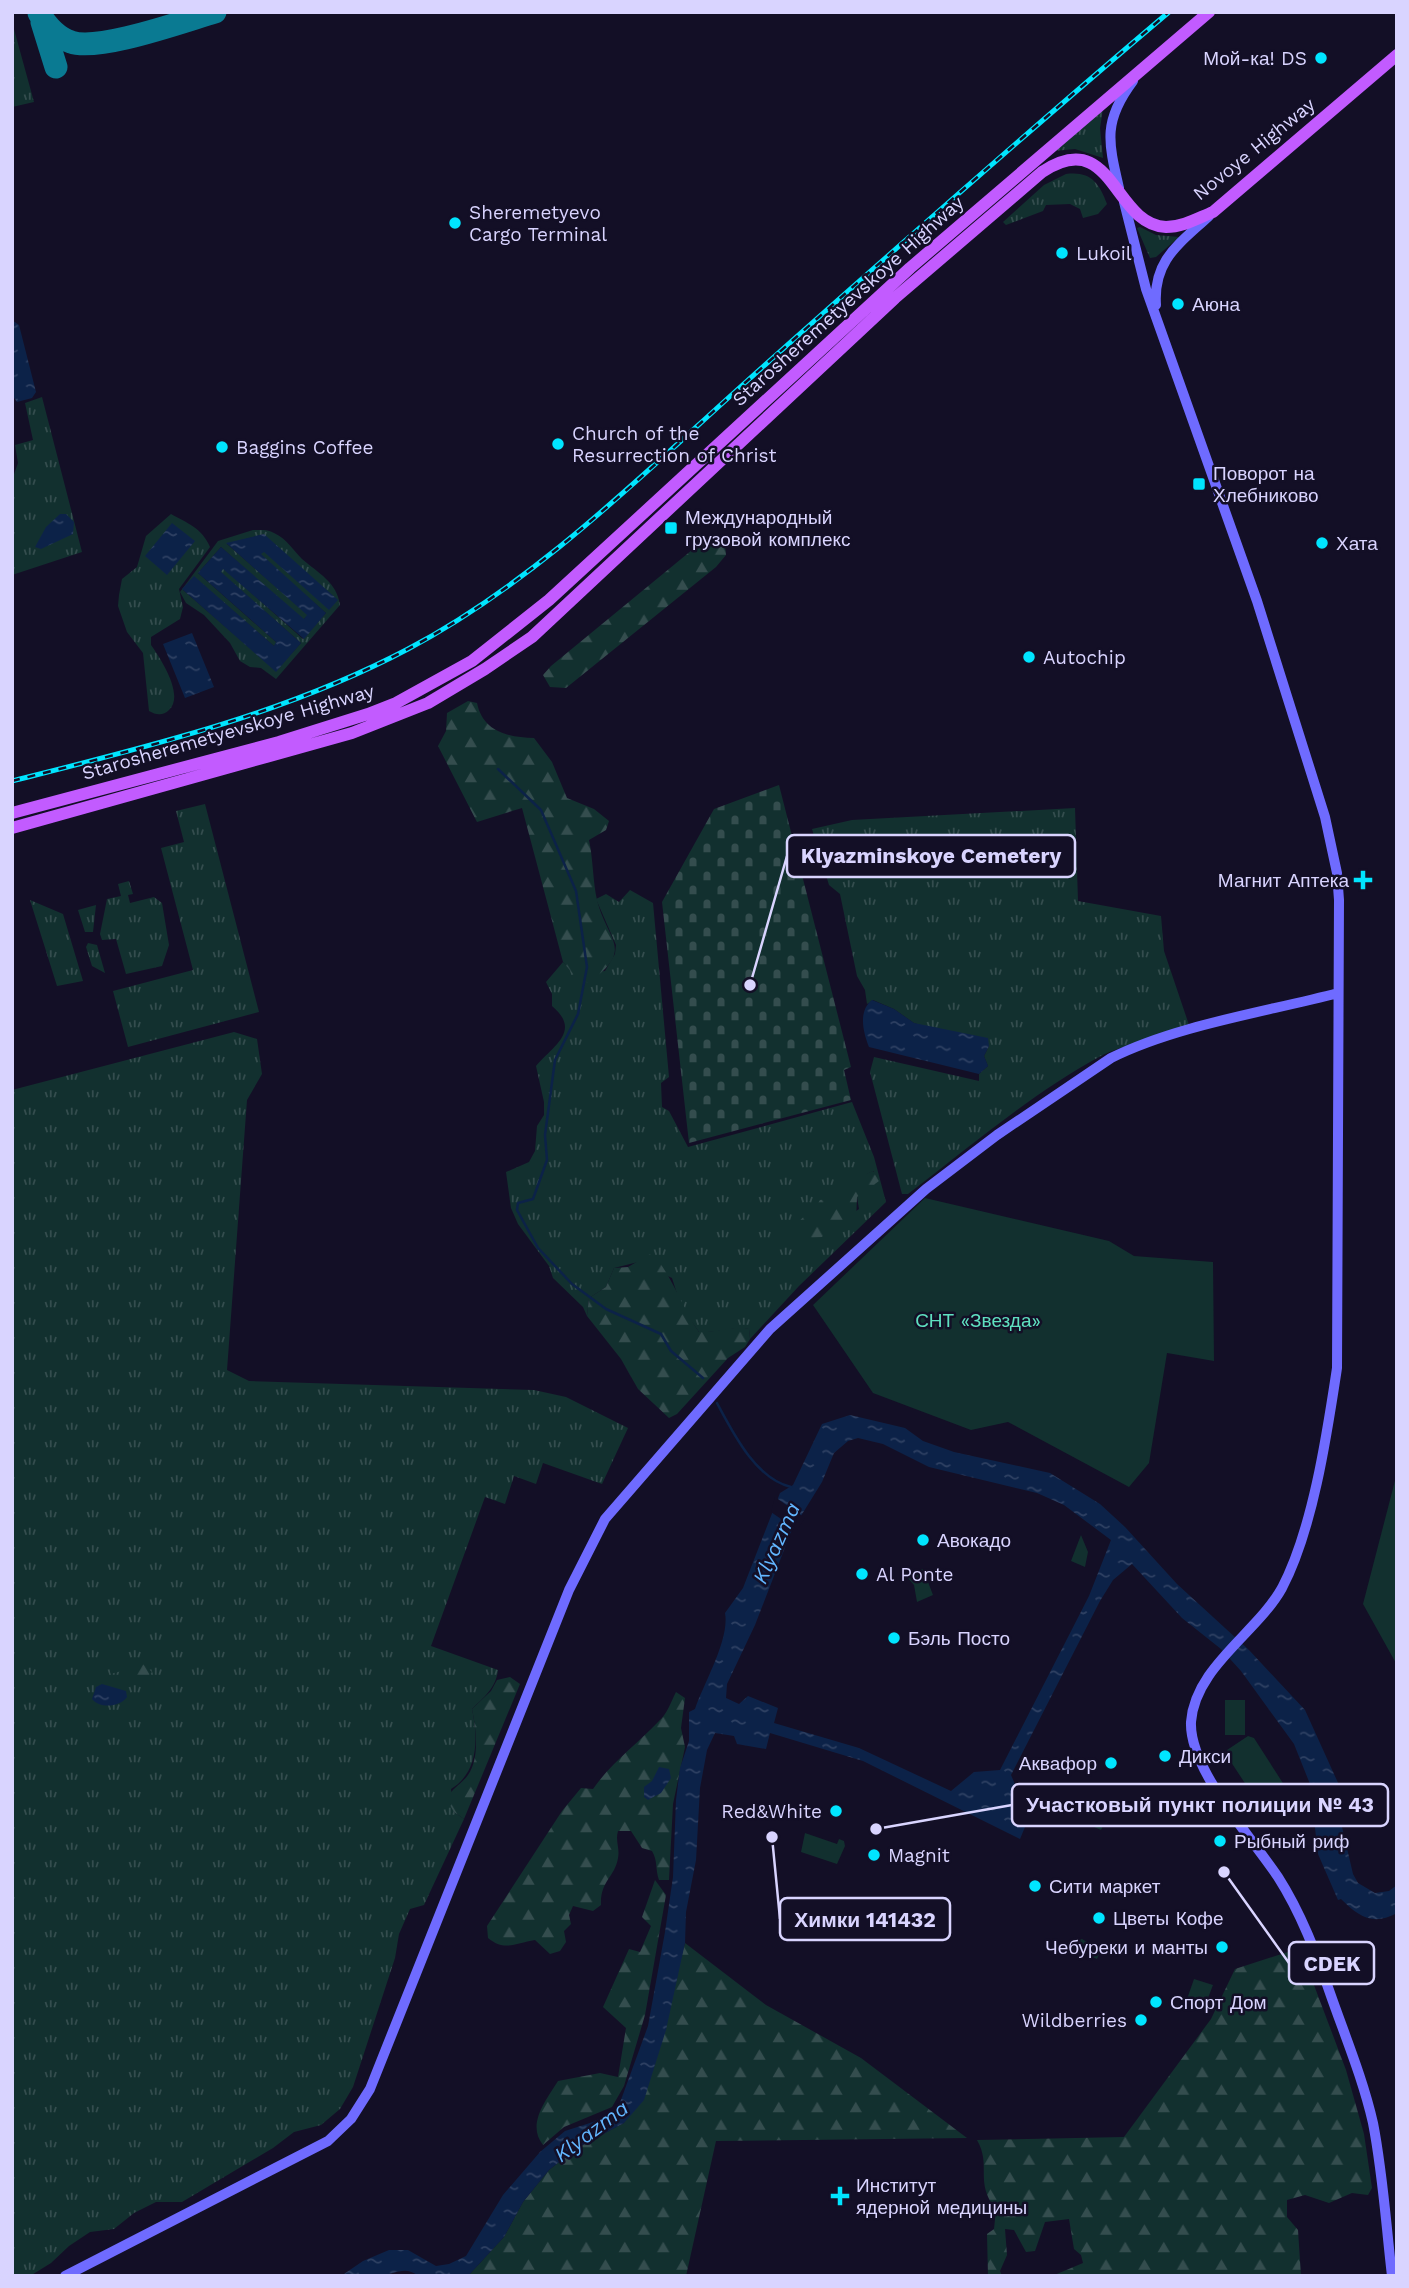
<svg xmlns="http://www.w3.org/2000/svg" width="1409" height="2288" viewBox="0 0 1409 2288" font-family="'Work Sans',sans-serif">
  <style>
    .grass { fill: url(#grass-tufts); fill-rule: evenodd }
    .forest { fill: url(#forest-firs) }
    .cemetery { fill: url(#cemetery-stones) }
    .green { fill: #12302f }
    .water { fill: url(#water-ripples); fill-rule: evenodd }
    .pier { fill: #130f26 }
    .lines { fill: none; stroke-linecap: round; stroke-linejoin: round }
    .stream { stroke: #0c2248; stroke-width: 2.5 }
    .taxiway { stroke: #0a7a92; stroke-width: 23 }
    .secondary { stroke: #6f6bff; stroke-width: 10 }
    .primary { stroke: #c25bff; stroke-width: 12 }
    .rail-casing { stroke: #00e5ff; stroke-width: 5 }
    .rail { stroke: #130f26; stroke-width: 2.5; stroke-dasharray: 8; stroke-linecap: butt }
    .poi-dot { fill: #00e5ff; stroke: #130f26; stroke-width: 2.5 }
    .labels { text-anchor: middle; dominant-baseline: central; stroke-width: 5; stroke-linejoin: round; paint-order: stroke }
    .poi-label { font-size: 19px; fill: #d9d4ff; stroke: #130f26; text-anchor: start }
    .street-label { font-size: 19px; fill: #d9d4ff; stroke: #130f26 }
    .park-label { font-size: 19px; fill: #5fe0c0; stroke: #130f26 }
    .water-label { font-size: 21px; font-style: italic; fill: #62b6ff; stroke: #130f26 }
    .leader { fill: none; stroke: #d9d4ff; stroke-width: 2.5 }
    .callout-dot { fill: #d9d4ff; stroke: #130f26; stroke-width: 2.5 }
    .callout { fill: #130f26; stroke: #d9d4ff; stroke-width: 2.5 }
    .callout-label { font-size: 21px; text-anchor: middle; font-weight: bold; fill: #d9d4ff }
  </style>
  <defs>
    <pattern id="grass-tufts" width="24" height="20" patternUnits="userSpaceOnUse" patternTransform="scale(1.75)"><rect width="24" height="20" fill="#12302f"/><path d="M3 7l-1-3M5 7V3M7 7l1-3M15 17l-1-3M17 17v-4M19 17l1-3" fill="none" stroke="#344d4e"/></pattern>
    <pattern id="forest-firs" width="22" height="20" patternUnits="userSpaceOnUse" patternTransform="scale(1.75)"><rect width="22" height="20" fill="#12302f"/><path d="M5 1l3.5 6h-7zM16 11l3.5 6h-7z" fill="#344d4e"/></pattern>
    <pattern id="cemetery-stones" width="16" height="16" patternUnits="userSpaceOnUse" patternTransform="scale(1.75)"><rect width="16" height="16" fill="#12302f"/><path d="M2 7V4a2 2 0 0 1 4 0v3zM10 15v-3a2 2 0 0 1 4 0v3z" fill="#344d4e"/></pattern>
    <pattern id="water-ripples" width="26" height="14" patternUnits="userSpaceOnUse" patternTransform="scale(1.75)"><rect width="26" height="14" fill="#0c2248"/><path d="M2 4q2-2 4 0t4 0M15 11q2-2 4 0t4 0" fill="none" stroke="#2f4163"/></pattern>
  </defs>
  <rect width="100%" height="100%" fill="#130f26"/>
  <path class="grass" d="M12,22L34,102L12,107Z
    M1103,109L1100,128L1103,158L1075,149L1054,151Z
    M1066,174C1090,171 1099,182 1107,204L1098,214L1083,218L1080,209L1070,204L1046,205L1043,211L1006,225L1003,222L1044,185Z
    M1140,227L1156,235L1179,237L1156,257L1150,258L1137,228Z
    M42,397L82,552L12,575V480L18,463L15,445L33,440L25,403Z
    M171,514C187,523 202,528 210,547L179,589L183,607L180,619L151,637V645C160,658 185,695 169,710C163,716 156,715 149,711L143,653L127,632L118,606L119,595L122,579L137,567L146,536Z
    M253,530C260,530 268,529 274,533C287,539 293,550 302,559C318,573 337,582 340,605L276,679L261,668L250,667L240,661L230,643L204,615L186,603L180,592L218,541ZM264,534L260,555L326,613L303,639L223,568L220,572L301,643L276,671L183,590L194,577L274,646L277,643L198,573L221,547L303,620L308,615L227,544Z
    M205,804L259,1012L128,1047L113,991L193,970L161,848L184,842L176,811Z
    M1075,808L1078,901L1161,916L1164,951L1189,1025C1172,1039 1123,1043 1099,1057C1030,1095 969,1147 908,1194H902L870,1072L874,1057L979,1081V1074L988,1066L984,1056L989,1046L914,1023L894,1009L873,1000L867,1004L865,990L857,976L840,894L829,885L812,829L852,820Z
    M129,881L133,894L128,895L130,903L154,897L162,903L169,945L162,966L126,974L116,939L102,940L100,934L107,899L121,896L118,884Z
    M630,890L653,903L669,1077L661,1083L662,1107L669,1111L688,1147L852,1102L874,1157L886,1202L799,1286L750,1339L749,1329C735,1326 717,1333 699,1332L681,1306L672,1278L638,1262L614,1268L606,1287L589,1298L587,1316L583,1307L553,1278L549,1266L518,1224L511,1208L506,1172L529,1162L535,1151L537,1126L544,1115V1102L536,1066C553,1046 582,1031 552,1006V994L546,982L563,962L574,974L605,971L615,954L616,945L596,899L606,894L619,902ZM874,1171L857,1197L859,1209L828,1230L814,1212C827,1203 838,1194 852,1187C861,1182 863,1174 874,1171Z
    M30,900L63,914L83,981L57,986Z
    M96,905L93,932H85L78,910Z
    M88,943L97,945L105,973L92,966L86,947Z
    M234,1032L257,1039L262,1074L247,1100L227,1370L249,1381L534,1390L566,1397L628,1428L602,1484L543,1463L536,1484L514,1476L505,1504L485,1497L431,1646L498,1670C496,1688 484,1697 472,1709C478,1738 479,1772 451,1789L454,1812L464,1819L424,1905L410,1909L399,1934L395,1958L353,2087L340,2109L321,2125L294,2132L273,2148L182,2202H156L134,2213L114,2229L90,2232L69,2246L51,2263L30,2276H12V1090Z"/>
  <path class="forest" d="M709,536H717L725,542L726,555L716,567L566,688L550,687L543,675L551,666Z
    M468,701L477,703C483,732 508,737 534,738L552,762L567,798L594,809L609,821L606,830L589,840C593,858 593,884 597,900C607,941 636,949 588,983L574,975L563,962L522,808L477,822L438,746L446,731L447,713Z
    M873,1171L879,1181L857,1197L856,1221L847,1231L828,1230L822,1237L796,1240C794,1213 809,1220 820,1200C843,1198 853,1178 873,1171Z
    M652,1253C673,1277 681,1306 699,1332C717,1333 734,1325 749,1329L750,1339L745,1347L728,1358L677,1414L669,1418L638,1389L621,1359L587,1316L589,1298L606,1287L614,1268L628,1267Z
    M117,1660L142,1663L152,1672L147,1677H134L122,1671L110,1674L111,1663Z
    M510,1677L520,1684L464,1819L454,1812L447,1800C452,1787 460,1786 468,1775C480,1758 476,1728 472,1709L491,1691L497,1680Z
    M676,1692L685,1698L681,1728L685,1747L673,1804L669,1880H659C655,1869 658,1861 652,1851L642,1848L631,1831H618C615,1841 620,1848 618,1858C615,1877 600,1881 601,1905L593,1911L573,1906L569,1915L571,1924L564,1931L566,1942L560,1951L550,1954L535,1940C515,1943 505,1952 488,1938L487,1926L562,1811L581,1788L593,1789C611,1763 637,1744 659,1721C667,1714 671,1702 676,1692Z
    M655,1880L666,1895L645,2015L624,2086L612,2107L564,2127L543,2145C526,2124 547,2099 558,2081L600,2073L618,2077L626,2028L603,2007L629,1949L640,1952L651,1926L642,1917Z
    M685,1943L766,2005L861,2058L967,2138L716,2141L686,2276H468L504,2237L523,2202L549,2170L577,2148L624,2123L674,1984Z
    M1300,1948L1346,2070L1364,2134L1372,2188L1368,2195L1352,2193L1329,2203L1305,2195L1287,2200V2217L1298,2230L1301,2276H1052L1083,2263L1081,2255L1074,2249L1069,2219L1045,2222L1035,2251L1026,2252L1014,2230L1005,2229L1007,2255L1000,2271L1002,2276H988L987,2234L994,2229L996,2210C974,2181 992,2166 977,2140L1124,2137L1211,2019L1235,1969Z"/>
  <path class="cemetery" d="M779,785L851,1067L844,1070L851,1100L689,1143L662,902L714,809Z"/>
  <path class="green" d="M925,1198L1109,1241L1134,1256L1213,1262L1214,1361L1167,1353L1149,1463L1129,1487L1008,1422L971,1430L873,1393L813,1305Z
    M1397,1473V1665L1363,1604Z
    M1081,1535L1088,1552L1085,1567L1071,1561Z
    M923,1569L933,1595L917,1602L914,1585L906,1576Z
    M1225,1700H1245V1735H1225Z
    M1248,1736L1254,1738L1288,1791L1266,1808L1260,1806L1227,1756V1750Z
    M1086,1805L1103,1808L1106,1820L1101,1830L1085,1823Z
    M805,1833L837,1844L839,1839L844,1841L845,1846L837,1864L801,1852Z
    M1082,1939L1101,1950L1097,1959L1072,1948L1075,1941Z
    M1194,1979L1213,1985L1205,2006L1187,1999Z"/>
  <path class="water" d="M12,320L19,325L36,392L32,398L17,402L12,395Z
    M66,514L74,522L73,534L41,549L35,547L46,527L60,514Z
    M172,523L195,541L167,575L145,556Z
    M264,534L338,600L329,610L264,552L261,554L326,613L304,639L223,569L221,572L301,643L276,672L182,589L194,576L274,646L276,642L198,573L221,547L304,619L307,615L226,543Z
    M192,633L214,687L185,698L163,644Z
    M872,1000L894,1009L914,1023L988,1038L989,1046L984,1056L988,1066L979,1074L869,1047C863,1032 858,1011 872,1000Z
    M850,1415L905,1428L923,1441L954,1452L1050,1473L1100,1504L1125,1527L1177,1584L1249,1650L1305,1710L1339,1785V1814L1353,1874L1358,1883L1375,1893L1389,1891L1397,1885V1913C1373,1926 1359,1917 1341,1899L1338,1900L1318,1854L1310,1784L1294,1744L1241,1671L1221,1649L1182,1618L1132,1564L1113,1580L1100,1601L1011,1775L1026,1810L1023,1826L1025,1827L1020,1839L863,1761L770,1733L766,1749L737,1744L734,1736L715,1733L707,1750L700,1788L696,1860L686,1912L685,1943L666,2030L644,2100L624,2123L577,2148L549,2170L523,2202L504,2237L468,2276H418C406,2265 394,2274 381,2276C368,2278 354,2276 341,2276L363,2261L389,2250H408L436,2266L449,2264L466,2256L503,2195L540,2152L565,2131L593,2122L618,2108L648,2026L665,1932L673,1877L676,1800L680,1768L689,1741V1712L695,1709C704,1683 730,1639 725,1613L743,1588L780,1493L793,1485L822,1424ZM858,1438L883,1444L929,1467L1037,1493L1064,1505L1111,1540L1089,1596L1000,1770L974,1772L951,1791L859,1748L774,1723L778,1708L748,1696L739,1704L726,1698L727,1684L755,1625L791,1532L822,1482L834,1453L848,1441Z
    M102,1684L126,1691L127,1697C120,1707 100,1709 92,1699L96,1687Z
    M659,1767L669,1769L671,1778L661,1793L648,1800L644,1797V1787L652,1781Z"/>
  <path class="pier" d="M775,1497L805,1518L797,1530L771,1512Z"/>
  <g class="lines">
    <path class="stream" d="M498,769L541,810L576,891L587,967L578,1014L555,1060L545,1135L547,1160L533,1199L518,1203L517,1210L538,1248L572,1284L606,1309L661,1334L671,1351L703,1378
      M717,1403C733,1433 756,1479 791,1487"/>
    <path class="taxiway" d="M39,13C47,26 56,37 71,42C98,52 184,21 215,12
      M42,22L56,67"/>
    <path class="secondary" d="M1119,188C1108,141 1103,121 1133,81
      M1124,202L1146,289L1257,601L1325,817L1337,873L1339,900L1337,1368C1327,1434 1313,1529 1282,1588C1257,1633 1195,1667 1191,1722C1189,1769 1252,1838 1278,1877C1301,1913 1316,1953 1330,1993C1345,2036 1363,2079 1373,2123C1383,2174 1386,2225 1392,2276
      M1156,305C1153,260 1179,244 1209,216
      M65,2276L328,2141L351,2119L370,2089L569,1590L605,1519L770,1329L926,1189L997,1135L1111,1058C1177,1025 1266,1012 1338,993"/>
    <path class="primary" d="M12,813L279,742L368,714L396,703L472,661L549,600L910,268L1209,12
      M12,828L352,733L428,703L485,669L532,637L895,298L1042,172C1113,125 1113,225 1166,227C1183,227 1198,218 1213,212L1397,55"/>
    <defs>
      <path id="rail" d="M12,781C147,747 285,714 408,649C535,582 641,476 747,381C886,257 1026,133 1169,12"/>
    </defs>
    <use href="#rail" class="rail-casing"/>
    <use href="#rail" class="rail"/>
  </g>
  <g class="poi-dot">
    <circle cx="1321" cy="58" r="7"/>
    <circle cx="455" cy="223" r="7"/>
    <circle cx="1062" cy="253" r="7"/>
    <circle cx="1178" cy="304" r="7"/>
    <circle cx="558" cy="444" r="7"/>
    <circle cx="222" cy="447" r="7"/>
    <rect x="1192" y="477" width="14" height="14" rx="3.5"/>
    <rect x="664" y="521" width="14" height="14" rx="3.5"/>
    <circle cx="1322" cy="543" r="7"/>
    <circle cx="1029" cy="657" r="7"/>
    <path d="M1359.5 869.5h7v7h7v7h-7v7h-7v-7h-7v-7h7z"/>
    <circle cx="923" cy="1540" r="7"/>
    <circle cx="862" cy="1574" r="7"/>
    <circle cx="894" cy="1638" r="7"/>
    <circle cx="1165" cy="1756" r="7"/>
    <circle cx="1111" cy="1763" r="7"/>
    <circle cx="836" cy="1811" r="7"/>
    <circle cx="1220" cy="1841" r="7"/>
    <circle cx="874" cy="1855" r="7"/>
    <circle cx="1035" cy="1886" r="7"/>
    <circle cx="1099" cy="1918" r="7"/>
    <circle cx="1222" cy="1947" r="7"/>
    <circle cx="1156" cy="2002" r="7"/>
    <circle cx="1141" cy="2020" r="7"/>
    <path d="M836.5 2185.5h7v7h7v7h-7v7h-7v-7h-7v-7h7z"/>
  </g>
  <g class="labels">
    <g class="poi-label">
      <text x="1307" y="58" text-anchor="end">Мой-ка! DS</text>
      <text x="469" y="212">Sheremetyevo<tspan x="469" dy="22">Cargo Terminal</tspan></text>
      <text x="1076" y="253">Lukoil</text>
      <text x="1192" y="304">Аюна</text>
      <text x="572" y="433">Church of the<tspan x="572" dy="22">Resurrection of Christ</tspan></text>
      <text x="236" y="447">Baggins Coffee</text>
      <text x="1213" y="473">Поворот на<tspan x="1213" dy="22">Хлебниково</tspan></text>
      <text x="685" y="517">Международный<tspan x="685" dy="22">грузовой комплекс</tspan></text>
      <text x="1336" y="543">Хата</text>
      <text x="1043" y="657">Autochip</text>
      <text x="1349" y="880" text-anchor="end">Магнит Аптека</text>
      <text x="937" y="1540">Авокадо</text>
      <text x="876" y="1574">Al Ponte</text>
      <text x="908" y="1638">Бэль Посто</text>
      <text x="1179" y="1756">Дикси</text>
      <text x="1097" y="1763" text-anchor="end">Аквафор</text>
      <text x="822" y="1811" text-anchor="end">Red&amp;White</text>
      <text x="1234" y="1841">Рыбный риф</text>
      <text x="888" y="1855">Magnit</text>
      <text x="1049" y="1886">Сити маркет</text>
      <text x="1113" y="1918">Цветы Кофе</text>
      <text x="1208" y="1947" text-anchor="end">Чебуреки и манты</text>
      <text x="1170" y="2002">Спорт Дом</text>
      <text x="1127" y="2020" text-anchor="end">Wildberries</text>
      <text x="856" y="2185">Институт<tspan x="856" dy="22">ядерной медицины</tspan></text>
    </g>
    <g class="street-label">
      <text transform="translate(1254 149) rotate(-39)">Novoye Highway</text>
      <text transform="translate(848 301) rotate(-42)">Starosheremetyevskoye Highway</text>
      <text transform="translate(228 732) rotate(-16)">Starosheremetyevskoye Highway</text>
    </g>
    <g class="park-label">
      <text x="978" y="1320">СНТ «Звезда»</text>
    </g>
    <g class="water-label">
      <text transform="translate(776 1543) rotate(-66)">Klyazma</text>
      <text transform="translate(591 2131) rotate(-37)">Klyazma</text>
    </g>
  </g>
  <path class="leader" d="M750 985L787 856M876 1829L1012 1805M772 1837L780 1919M1224 1872L1289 1963"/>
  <g class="callout-dot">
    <circle cx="750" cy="985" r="7"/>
    <circle cx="876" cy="1829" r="7"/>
    <circle cx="772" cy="1837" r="7"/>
    <circle cx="1224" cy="1872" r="7"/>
  </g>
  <g class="callout">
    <rect x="787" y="835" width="288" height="42" rx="7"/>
    <rect x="1012" y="1784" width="376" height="42" rx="7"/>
    <rect x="780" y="1898" width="170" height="42" rx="7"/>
    <rect x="1289" y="1942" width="85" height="42" rx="7"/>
  </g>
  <g class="callout-label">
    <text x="931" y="863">Klyazminskoye Cemetery</text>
    <text x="1200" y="1812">Участковый пункт полиции № 43</text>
    <text x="865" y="1927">Химки 141432</text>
    <text x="1332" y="1971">CDEK</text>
  </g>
  <rect width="1409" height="2288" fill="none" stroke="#d9d4ff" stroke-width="28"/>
</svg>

....................

Search the material for the string "labels" and show every line that has it.

    .labels { text-anchor: middle; dominant-baseline: central; stroke-width: 5; stroke-linejoin: round; paint-order: stroke }
  <g class="labels">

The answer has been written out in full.